When the pecuniary seed was sown for paying to read online journalism, critics laughed, many waited to see what the grand ol' newspaper tycoon had as his deck. They waited, and waited. Some penned blogs ridiculing his approach - the non-strategy.

But they forgot the measure of the man. They forgot his radical and unheard of strategy to towards the British Premiership; its history reveals
The League decided to take the radical step of assigning television rights to Sky TV. At the time charging fans to watch televised sport was a relatively new concept...
They forgot his battles at Wapping or any number of thousands of deals he'd won and lost.

Quietly while net experts derided him, the industry held its collective breath wishing him to succeed. Murdoch's success would be theirs in a climate when mostly all newspapers were running on red.

If we can get the news elsewhere, particularly at the BBC, why bother with his newspapers, was the argument. Also unlike time-sensitive news ( financial) it carried no premium. Other than being written by experienced, expensive journalists.

It wasn't soon after until his populist News of the World went paywall, then the nation's populist red top, the Sun and across the pond the the New York Times followed. Then the damn broke and en masse they followed erecting walls.

Professional journalism had stayed an imminent execution, but more importantly forced the argument that it needs to be paid for. You want quality, you pay.

Murdoch's strategy was simple, no different from a General testing the defences of his opposing force with strikes and retreat, from the siege of Malta to the likes of Operation Just Cause when with loud music blaring from speakers, the instructions were simple: just wait.

Wait!

Few media moguls could afford such a strategy. Here's the maths. Go paywall lose out on advertising, lose customers and dollars/pounds.

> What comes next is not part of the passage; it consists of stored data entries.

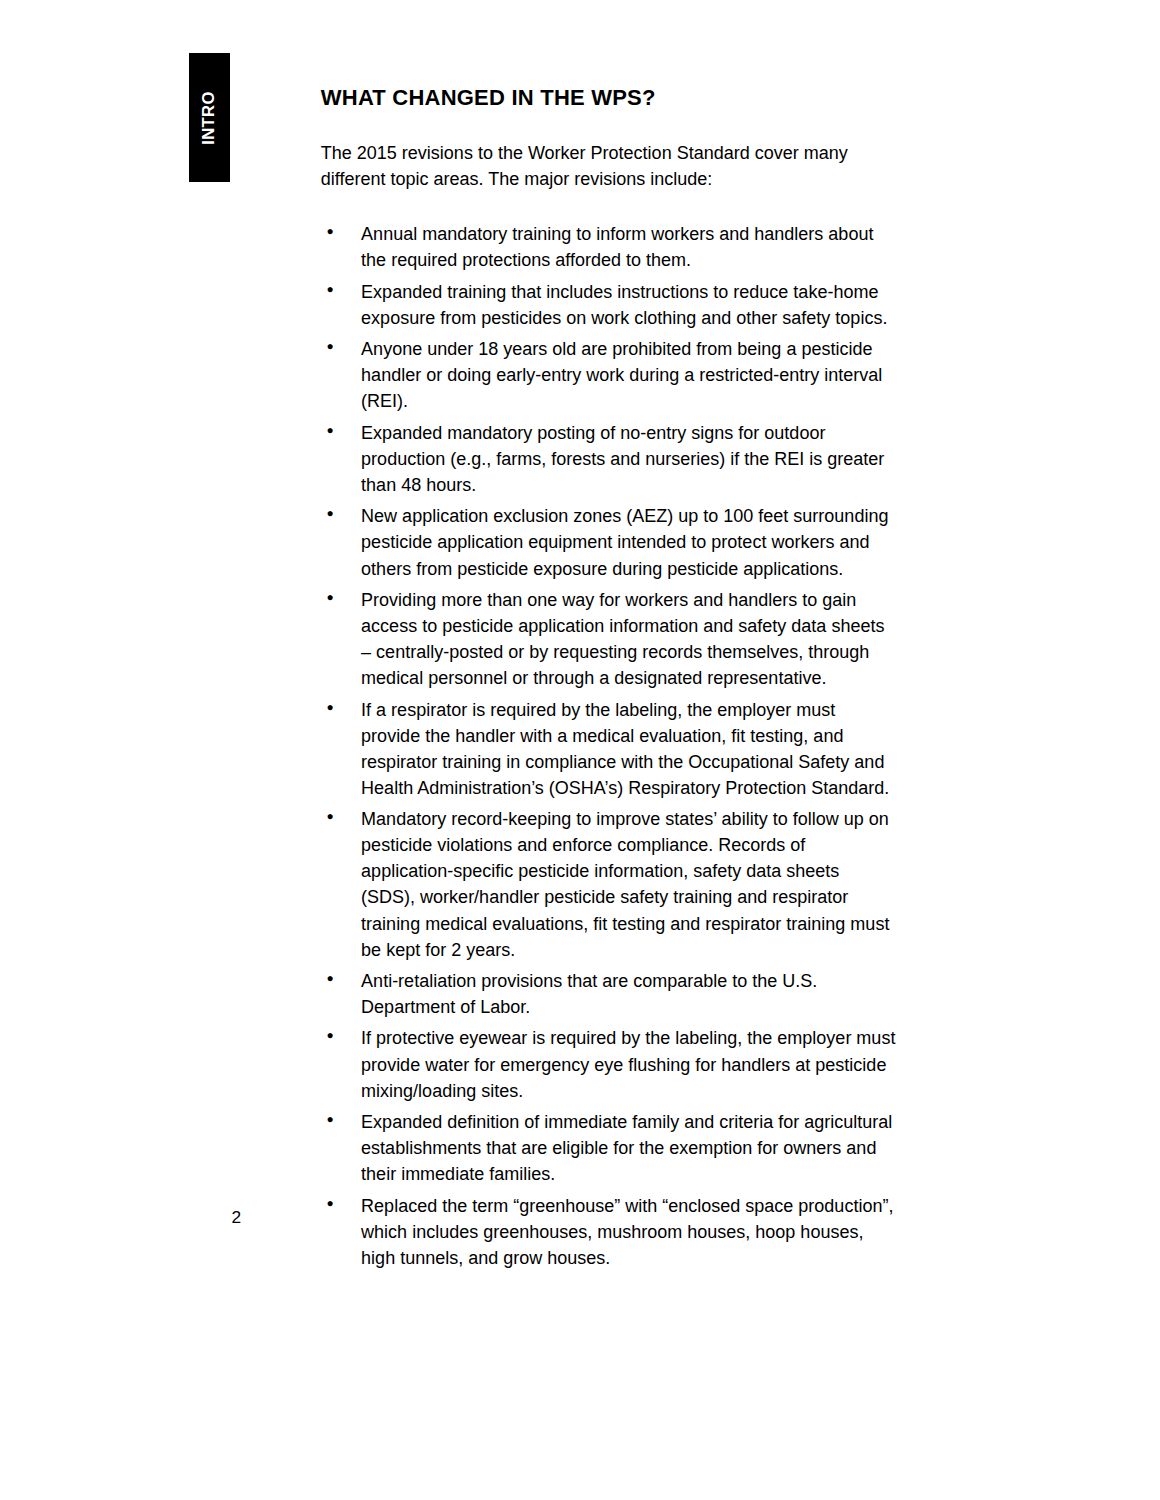INTRO
WHAT CHANGED IN THE WPS?
The 2015 revisions to the Worker Protection Standard cover many different topic areas. The major revisions include:
Annual mandatory training to inform workers and handlers about the required protections afforded to them.
Expanded training that includes instructions to reduce take-home exposure from pesticides on work clothing and other safety topics.
Anyone under 18 years old are prohibited from being a pesticide handler or doing early-entry work during a restricted-entry interval (REI).
Expanded mandatory posting of no-entry signs for outdoor production (e.g., farms, forests and nurseries) if the REI is greater than 48 hours.
New application exclusion zones (AEZ) up to 100 feet surrounding pesticide application equipment intended to protect workers and others from pesticide exposure during pesticide applications.
Providing more than one way for workers and handlers to gain access to pesticide application information and safety data sheets – centrally-posted or by requesting records themselves, through medical personnel or through a designated representative.
If a respirator is required by the labeling, the employer must provide the handler with a medical evaluation, fit testing, and respirator training in compliance with the Occupational Safety and Health Administration’s (OSHA’s) Respiratory Protection Standard.
Mandatory record-keeping to improve states’ ability to follow up on pesticide violations and enforce compliance. Records of application-specific pesticide information, safety data sheets (SDS), worker/handler pesticide safety training and respirator training medical evaluations, fit testing and respirator training must be kept for 2 years.
Anti-retaliation provisions that are comparable to the U.S. Department of Labor.
If protective eyewear is required by the labeling, the employer must provide water for emergency eye flushing for handlers at pesticide mixing/loading sites.
Expanded definition of immediate family and criteria for agricultural establishments that are eligible for the exemption for owners and their immediate families.
Replaced the term “greenhouse” with “enclosed space production”, which includes greenhouses, mushroom houses, hoop houses, high tunnels, and grow houses.
2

So how did he cushion the blow? By getting the more profitable wings of News corp to shore up his losses. But how many subscribers could the newspaper realistically have expected from potential registrants, having lost 2/3rds of its audience in 2010.

Dan Sabbagh, formerly the media editor of the Times, puts that figure at 150,000 user between free subscribers and online registrants of 15,000. This may have seemed paltry, compared to the Time's advertising income, measurably more, but at £2 a throw for a week, that works out at £120,000 a month, more than a million pounds a year.

1995, the web and newspapers



As this rare piece of footage shows way back in 1995, me presenting the news, a year after the Internet and web eased its way into newspapers, the fundamental mistake they made back then was, as with most new platforms e.g. CDRoms, kiosks, was to give their assets away.

But they had to. They Net was new and big news. It was free, and you'd be damned as a newspaper proprietor for not taking advantage of a free medium to sell you wares - which became the rub.

The Times online in 1995 attracted 30,000 online subscribers - a massive number for those times. It was a land grab. By 2000 newspapers, though off to a good start, would be playing catch up with the intelligent web.

But by 2000s the mystic of web journalism had disappeared. What the newspapers couldn't fathom, they could buy in and that's when the debate started to turn.

Profit margins of 15-30% were now under threat. The economy was on a bender. Murdoch had lost in his acquisition of MY Space and now someone needed to pay. The papers oomed and aarmed. The New York Times did and then retreated, but Murdoch had the bit between his teeth and as his spat with websites and google grew, it became obvious this was personal.

And so long as his pockets allowed, he'd bunker down. And the longer he bunkered down, the more others joined him. To the point, news or primary valued-news undertaken by all the major newspapers recognised its premium status and went paywall.

And that ladies and gentlemen in 2016 was how we came to pay for the web.

P.s Just so you know, I'm no Murdochite. This piece emerged from studies I'm doing independently for a Phd study around TV and supervening processes and trending.